Data provided:
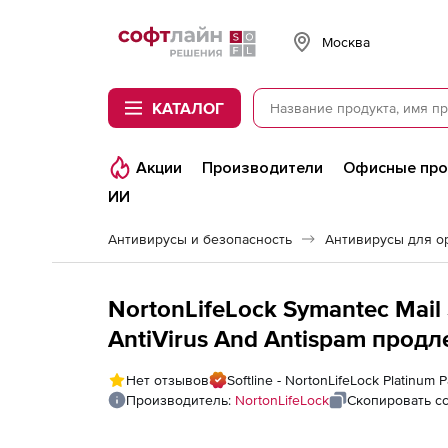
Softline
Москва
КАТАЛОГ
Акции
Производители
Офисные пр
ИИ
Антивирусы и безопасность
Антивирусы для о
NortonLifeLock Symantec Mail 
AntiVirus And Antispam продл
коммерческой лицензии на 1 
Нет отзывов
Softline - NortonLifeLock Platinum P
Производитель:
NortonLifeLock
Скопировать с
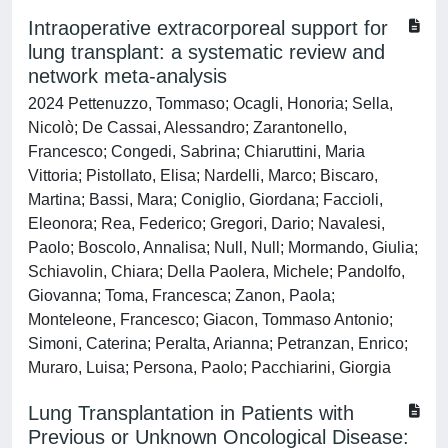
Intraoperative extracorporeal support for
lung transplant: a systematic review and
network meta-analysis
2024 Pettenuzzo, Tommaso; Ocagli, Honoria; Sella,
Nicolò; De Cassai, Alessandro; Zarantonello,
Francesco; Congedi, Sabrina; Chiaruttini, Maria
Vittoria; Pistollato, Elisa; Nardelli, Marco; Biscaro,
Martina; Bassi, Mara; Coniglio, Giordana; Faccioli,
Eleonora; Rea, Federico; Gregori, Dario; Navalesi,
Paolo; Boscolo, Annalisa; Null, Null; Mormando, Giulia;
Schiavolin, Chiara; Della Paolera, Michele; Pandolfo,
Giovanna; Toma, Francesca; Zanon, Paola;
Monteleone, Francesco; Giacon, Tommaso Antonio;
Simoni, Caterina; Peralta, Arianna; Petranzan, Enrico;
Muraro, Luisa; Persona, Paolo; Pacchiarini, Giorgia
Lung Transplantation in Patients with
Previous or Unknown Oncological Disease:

Exercise directions:
Find the lines in the data that include "NortonLifeLock", then copy each of them.

Response for this exercise:
NortonLifeLock Symantec Mail 
Softline - NortonLifeLock Platinum P
NortonLifeLock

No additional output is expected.